Source : commission des finances du Sénat, d'après le projet annuel de performances de la mission « Écologie, développement et mobilité durables » annexé au projet de loi de finances pour 2016

De la même manière, on observe une hausse de 17 % du coût des dépenses fiscales entre 2015 et la prévision pour 2016 (+ 662 millions d'euros). Celle-ci tient principalement à l'explosion du coût du crédit d'impôt pour la transition énergétique (CITE), qui a remplacé le crédit d'impôt développement durable (CIDD) en 2015 (+ 56 %).

Alors que le coût du CIDD avait été contenu depuis 2013, repassant sous le milliard d'euros (673 millions d'euros en 2013), les dernières réformes opérées sur ce dispositif ont induit une nouvelle progression forte de ces dépenses .

Cette situation appellerait au minimum des éléments d'information relatifs à l'efficacité de ce crédit d'impôt , d'autant plus que l'article 40 du projet de loi de finances pour 2016 prévoit sa prorogation pour une durée d'un an 15 ( * ) .

Votre rapporteur spécial relève à cet égard qu'une étude de l'UFC-Que Choisir présentée le 28 octobre 2015 dresse un réquisitoire sévère contre ce dispositif dont elle pointe l'inefficacité 16 ( * ) .

De façon plus générale, aucune explication n'est fournie, ni sur la prévision, ni sur l'efficacité des dépenses fiscales rattachées à la mission.

Enfin, trois dépenses fiscales ne font l'objet d'aucune information sur leur chiffrage.

Au vu de ces différentes carences, votre rapporteur spécial invite le Gouvernement à enrichir les documents budgétaires d'une information relative à l'estimation du coût des dépenses fiscales et à l'évaluation de leur efficacité.

C'est aussi pour répondre à cette problématique que votre commission des finances a sollicité la réalisation d'une enquête de la Cour des comptes au titre de l'article 58-2 de la LOLF relative à l'efficience des dépenses fiscales en faveur du développement durable .


* 12 Compte-rendu de l'audition de Michel Sapin et Christian Eckert sur le projet de loi de finances pour 2016 devant la commission des finances du Sénat le mercredi 30 septembre 2015.

* 13 Le tableau ci-après ne mentionne pas les dépenses fiscales dont le montant est inférieur à 0,5 million d'euros.

* 14 13 millions d'euros en 2014.

* 15 Pour mémoire, l'article 23 de la loi n° 2014-1653 du 29 décembre 2014 de programmation des finances publiques pour les années 2014 à 2019 dispose que « pour toute mesure, entrée en vigueur pour une durée limitée à partir du 1 er janvier 2015, de création ou d'extension d'une dépense fiscale (...) le Gouvernement présente au Parlement, au plus tard six mois avant l'expiration du délai pour lequel la mesure a été adoptée, une évaluation de celle-ci et, le cas échéant, justifie son maintien pour une durée supplémentaire de trois années.

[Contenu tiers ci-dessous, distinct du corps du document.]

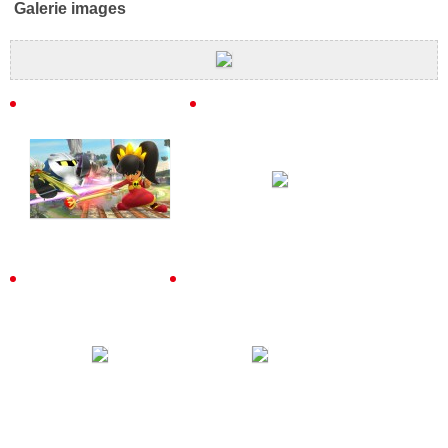
Galerie images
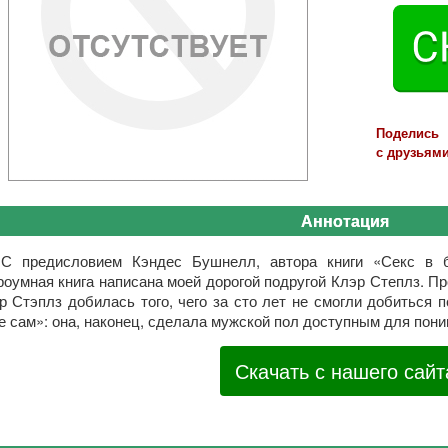
Поделись
с друзьями
Аннотация
«С предисловием Кэндес Бушнелл, автора книги «Секс в б
роумная книга написана моей дорогой подругой Клэр Степлз. 
р Стэплз добилась того, чего за сто лет не смогли добиться п
е сам»: она, наконец, сделала мужской пол доступным для пон
Скачать с нашего сайт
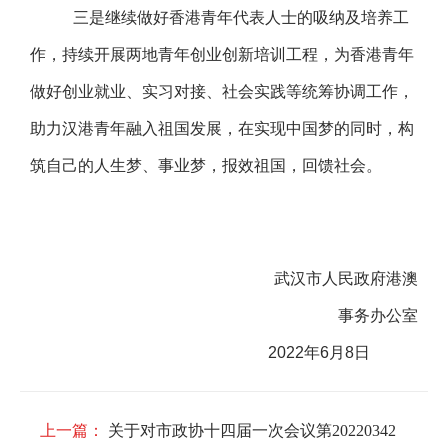
三是继续做好香港青年代表人士的吸纳及培养工
作，持续开展两地青年创业创新培训工程，为香港青年
做好创业就业、实习对接、社会实践等统筹协调工作，
助力汉港青年融入祖国发展，在实现中国梦的同时，构
筑自己的人生梦、事业梦，报效祖国，回馈社会。
武汉市人民政府港澳
事务办公室
2022年6月8日
上一篇：
关于对市政协十四届一次会议第20220342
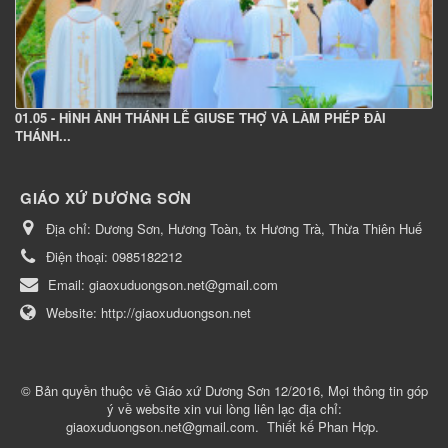
01.05 - HÌNH ẢNH THÁNH LỄ GIUSE THỢ VÀ LÀM PHÉP ĐÀI
THÁNH...
GIÁO XỨ DƯƠNG SƠN
Địa chỉ:
Dương Sơn, Hương Toàn, tx Hương Trà, Thừa Thiên Huế
Điện thoại:
0985182212
Email:
giaoxuduongson.net@gmail.com
Website:
http://giaoxuduongson.net
© Bản quyền thuộc về
Giáo xứ Dương Sơn 12/2016, Mọi thông tin góp
ý về website xin vui lòng liên lạc địa chỉ:
giaoxuduongson.net@gmail.com
.
Thiết kế
Phan Hợp
.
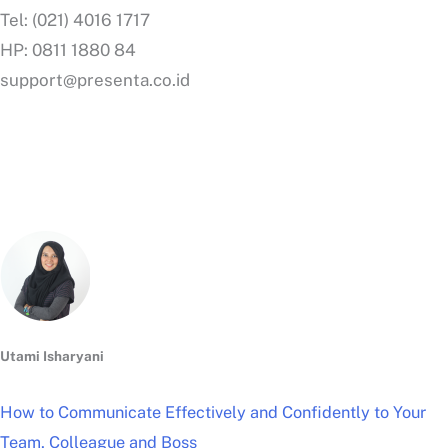
Tel: (021) 4016 1717
HP: 0811 1880 84
support@presenta.co.id
Utami Isharyani
How to Communicate Effectively and Confidently to Your
Team, Colleague and Boss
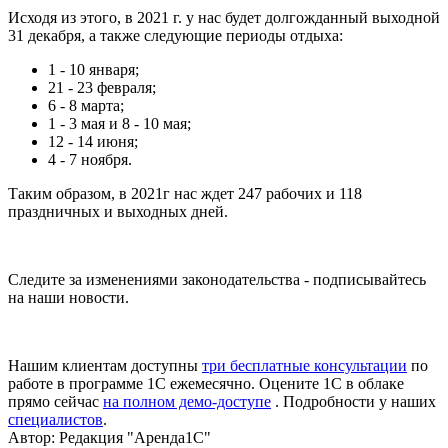
Исходя из этого, в 2021 г. у нас будет долгожданный выходной
31 декабря, а также следующие периоды отдыха:
1 - 10 января;
21 - 23 февраля;
6 - 8 марта;
1 - 3 мая и 8 - 10 мая;
12 - 14 июня;
4 - 7 ноября.
Таким образом, в 2021г нас ждет 247 рабочих и 118
праздничных и выходных дней.
Следите за изменениями законодательства - подписывайтесь
на наши новости.
Нашим клиентам доступны
три бесплатные консультации
по
работе в программе 1С ежемесячно. Оцените 1С в облаке
прямо сейчас
на полном демо-доступе
. Подробности у наших
специалистов
.
Автор:
Редакция "Аренда1С"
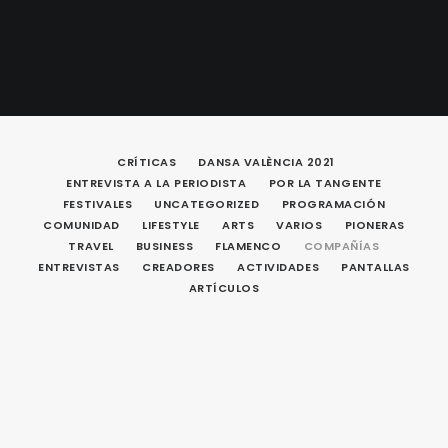
CRÍTICAS
DANSA VALÈNCIA 2021
ENTREVISTA A LA PERIODISTA
POR LA TANGENTE
FESTIVALES
UNCATEGORIZED
PROGRAMACIÓN
COMUNIDAD
LIFESTYLE
ARTS
VARIOS
PIONERAS
TRAVEL
BUSINESS
FLAMENCO
COMPAÑÍAS
ENTREVISTAS
CREADORES
ACTIVIDADES
PANTALLAS
ARTÍCULOS
ARTÍCULOS
COMPAÑÍAS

Cette évaluation présente notamment les principales caractéristiques des bénéficiaires de la mesure et apporte des précisions sur son efficacité, sa contributions aux indicateurs de qualité de vie et de développement durable (...), son impact sur l'emploi, l'investissement et la transition écologique et énergétique et son coût ».

* 16 « Rénovation énergétique des logements : le crédit d'impôt, une mesure à grand frais qui manque sa cible environnementale », étude de l'UFC-Que Choisir, octobre 2015.